In a previous post, we looked at data that demonstrated the differences in RF size between classes of RGC neurons. In this post, we explored the differences in spectral tuning of LGN neurons. The differences in cell classes is important, because this supports the theory of parallel processing in early visual signal processing. Parallel processing refers to the idea that different classes of neurons with distinct response properties form separate pathways for information to flow from the eye to the brain. In this early paper, De Valois, Abramov & Jacobs demonstrated the LGN neurons can be categorized by their responses to modulation of chromatic stimuli. Some LGN neurons did not appear to be spectrally opponant, rather, these cells were either excited or inhibited by light (of any wavelength). Other LGN neurons demonstrated spectral opponancy: they were excited by some wavelengths of light, but inhibited by other wavelengths.

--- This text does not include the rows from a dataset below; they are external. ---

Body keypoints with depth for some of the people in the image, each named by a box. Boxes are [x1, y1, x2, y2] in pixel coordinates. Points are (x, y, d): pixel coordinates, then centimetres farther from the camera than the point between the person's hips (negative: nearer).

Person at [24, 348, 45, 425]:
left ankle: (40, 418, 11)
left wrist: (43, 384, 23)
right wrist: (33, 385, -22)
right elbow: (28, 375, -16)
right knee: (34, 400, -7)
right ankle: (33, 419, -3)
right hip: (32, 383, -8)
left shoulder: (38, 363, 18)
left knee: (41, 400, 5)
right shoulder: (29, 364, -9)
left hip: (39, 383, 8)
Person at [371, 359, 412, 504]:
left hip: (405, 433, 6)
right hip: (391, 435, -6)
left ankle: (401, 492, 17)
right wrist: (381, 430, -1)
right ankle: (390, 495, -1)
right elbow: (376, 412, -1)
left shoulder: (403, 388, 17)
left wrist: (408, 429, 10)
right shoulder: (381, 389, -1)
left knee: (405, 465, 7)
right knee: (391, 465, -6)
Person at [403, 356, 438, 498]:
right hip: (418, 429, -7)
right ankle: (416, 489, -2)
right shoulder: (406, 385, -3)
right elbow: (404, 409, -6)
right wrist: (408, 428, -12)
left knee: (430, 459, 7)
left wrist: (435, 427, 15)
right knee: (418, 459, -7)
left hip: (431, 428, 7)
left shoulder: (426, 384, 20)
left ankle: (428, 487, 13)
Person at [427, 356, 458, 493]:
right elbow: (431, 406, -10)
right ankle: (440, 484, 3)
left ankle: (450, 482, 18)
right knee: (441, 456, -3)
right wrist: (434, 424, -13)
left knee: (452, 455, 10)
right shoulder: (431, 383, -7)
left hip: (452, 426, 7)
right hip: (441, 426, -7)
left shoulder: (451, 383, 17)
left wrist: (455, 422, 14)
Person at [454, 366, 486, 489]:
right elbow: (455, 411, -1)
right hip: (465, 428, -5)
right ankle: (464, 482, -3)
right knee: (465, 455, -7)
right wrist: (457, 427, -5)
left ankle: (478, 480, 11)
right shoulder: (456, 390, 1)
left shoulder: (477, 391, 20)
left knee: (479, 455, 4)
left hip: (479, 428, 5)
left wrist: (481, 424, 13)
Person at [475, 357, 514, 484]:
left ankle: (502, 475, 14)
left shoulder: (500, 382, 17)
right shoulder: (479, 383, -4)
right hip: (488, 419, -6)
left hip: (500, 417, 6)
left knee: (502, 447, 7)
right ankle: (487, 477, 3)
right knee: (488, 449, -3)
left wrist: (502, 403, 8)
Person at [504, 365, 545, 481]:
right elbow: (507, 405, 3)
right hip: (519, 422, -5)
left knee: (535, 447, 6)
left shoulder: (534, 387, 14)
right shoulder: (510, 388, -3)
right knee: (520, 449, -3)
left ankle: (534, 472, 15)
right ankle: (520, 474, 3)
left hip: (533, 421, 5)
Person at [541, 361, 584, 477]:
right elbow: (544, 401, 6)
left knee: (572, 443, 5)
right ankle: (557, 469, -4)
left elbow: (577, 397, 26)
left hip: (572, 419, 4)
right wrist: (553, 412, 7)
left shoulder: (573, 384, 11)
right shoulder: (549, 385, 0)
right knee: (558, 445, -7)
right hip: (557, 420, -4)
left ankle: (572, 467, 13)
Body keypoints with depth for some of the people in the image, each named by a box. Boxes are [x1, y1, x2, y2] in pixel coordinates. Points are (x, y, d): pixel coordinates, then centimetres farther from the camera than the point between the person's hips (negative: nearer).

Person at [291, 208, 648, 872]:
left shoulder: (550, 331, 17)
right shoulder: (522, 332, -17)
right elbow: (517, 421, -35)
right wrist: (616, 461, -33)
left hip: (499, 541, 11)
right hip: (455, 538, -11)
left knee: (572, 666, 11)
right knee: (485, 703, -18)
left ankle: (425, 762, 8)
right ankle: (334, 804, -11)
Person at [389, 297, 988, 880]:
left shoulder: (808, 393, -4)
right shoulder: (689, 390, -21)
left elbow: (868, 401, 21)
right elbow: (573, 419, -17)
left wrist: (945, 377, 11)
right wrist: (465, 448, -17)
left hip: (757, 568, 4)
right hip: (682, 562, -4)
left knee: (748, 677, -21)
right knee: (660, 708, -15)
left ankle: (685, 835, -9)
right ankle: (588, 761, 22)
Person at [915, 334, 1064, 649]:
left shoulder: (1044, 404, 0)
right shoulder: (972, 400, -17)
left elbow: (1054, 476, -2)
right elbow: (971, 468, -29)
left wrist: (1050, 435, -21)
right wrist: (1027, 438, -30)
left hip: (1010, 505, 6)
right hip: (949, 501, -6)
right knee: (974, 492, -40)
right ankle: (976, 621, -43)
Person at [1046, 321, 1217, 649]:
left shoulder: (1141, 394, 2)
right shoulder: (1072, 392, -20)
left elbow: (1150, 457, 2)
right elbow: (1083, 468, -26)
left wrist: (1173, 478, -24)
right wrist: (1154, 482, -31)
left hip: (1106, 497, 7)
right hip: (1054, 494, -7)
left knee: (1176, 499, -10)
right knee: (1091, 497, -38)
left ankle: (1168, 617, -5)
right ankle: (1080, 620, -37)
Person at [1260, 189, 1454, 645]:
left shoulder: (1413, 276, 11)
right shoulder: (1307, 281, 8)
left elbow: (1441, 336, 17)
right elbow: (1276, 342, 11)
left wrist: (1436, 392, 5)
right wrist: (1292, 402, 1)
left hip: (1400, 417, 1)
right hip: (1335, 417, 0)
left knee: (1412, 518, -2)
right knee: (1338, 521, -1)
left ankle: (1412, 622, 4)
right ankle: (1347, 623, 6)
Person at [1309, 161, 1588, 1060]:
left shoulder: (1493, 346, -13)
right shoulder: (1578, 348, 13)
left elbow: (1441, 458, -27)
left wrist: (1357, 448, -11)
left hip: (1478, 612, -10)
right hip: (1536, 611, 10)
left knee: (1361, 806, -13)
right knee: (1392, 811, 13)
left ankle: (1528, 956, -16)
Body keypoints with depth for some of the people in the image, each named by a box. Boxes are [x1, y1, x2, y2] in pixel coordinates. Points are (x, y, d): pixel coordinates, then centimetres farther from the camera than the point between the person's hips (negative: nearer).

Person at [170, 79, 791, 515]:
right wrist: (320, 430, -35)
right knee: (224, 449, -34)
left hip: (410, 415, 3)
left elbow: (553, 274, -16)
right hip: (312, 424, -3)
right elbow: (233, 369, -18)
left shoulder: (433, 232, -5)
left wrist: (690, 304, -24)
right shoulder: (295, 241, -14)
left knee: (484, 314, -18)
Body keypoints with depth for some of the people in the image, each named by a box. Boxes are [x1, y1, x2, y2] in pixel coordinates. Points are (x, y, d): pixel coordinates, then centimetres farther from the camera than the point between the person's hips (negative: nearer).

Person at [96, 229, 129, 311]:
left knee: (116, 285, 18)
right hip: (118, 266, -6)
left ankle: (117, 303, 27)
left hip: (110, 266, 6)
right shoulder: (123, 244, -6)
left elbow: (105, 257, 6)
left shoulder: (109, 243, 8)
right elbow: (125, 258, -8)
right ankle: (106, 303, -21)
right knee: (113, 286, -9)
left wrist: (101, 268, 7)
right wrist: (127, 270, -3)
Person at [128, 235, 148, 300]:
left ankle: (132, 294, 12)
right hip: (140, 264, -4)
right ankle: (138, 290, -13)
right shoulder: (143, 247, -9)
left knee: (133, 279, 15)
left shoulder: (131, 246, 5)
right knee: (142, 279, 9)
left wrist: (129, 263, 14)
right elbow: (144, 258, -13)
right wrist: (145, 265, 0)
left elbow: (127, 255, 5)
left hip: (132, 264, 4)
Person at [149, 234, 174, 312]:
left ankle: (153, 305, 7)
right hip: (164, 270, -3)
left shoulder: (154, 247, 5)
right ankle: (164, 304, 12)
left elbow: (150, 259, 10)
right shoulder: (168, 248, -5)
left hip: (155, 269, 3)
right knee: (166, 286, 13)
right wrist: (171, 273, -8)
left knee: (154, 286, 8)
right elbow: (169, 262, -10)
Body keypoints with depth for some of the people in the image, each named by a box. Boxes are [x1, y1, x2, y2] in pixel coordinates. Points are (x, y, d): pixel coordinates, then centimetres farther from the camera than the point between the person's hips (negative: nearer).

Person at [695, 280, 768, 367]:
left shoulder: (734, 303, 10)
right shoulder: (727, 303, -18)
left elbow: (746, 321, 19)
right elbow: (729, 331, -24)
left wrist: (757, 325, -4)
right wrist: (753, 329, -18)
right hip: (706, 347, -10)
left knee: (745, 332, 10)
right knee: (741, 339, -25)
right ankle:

De Valois et al further classified these cells as either being excited by relatively long wavelength light or relatively short wavelength light. In this post we visualized the responses of two spectally opponant cells, one with long wavelength opponancy (+Y-B) and the other with short wavelength opponancy (+G-R). It should be noted that De Valois et al performed this study in 1965. A lot has been learned about the visual system since then! While the LGN classifications presented here are not used in current literature, the principle of their finding has had an impact. In future posts, we can explore more current classifications of RGC and LGN cell classes.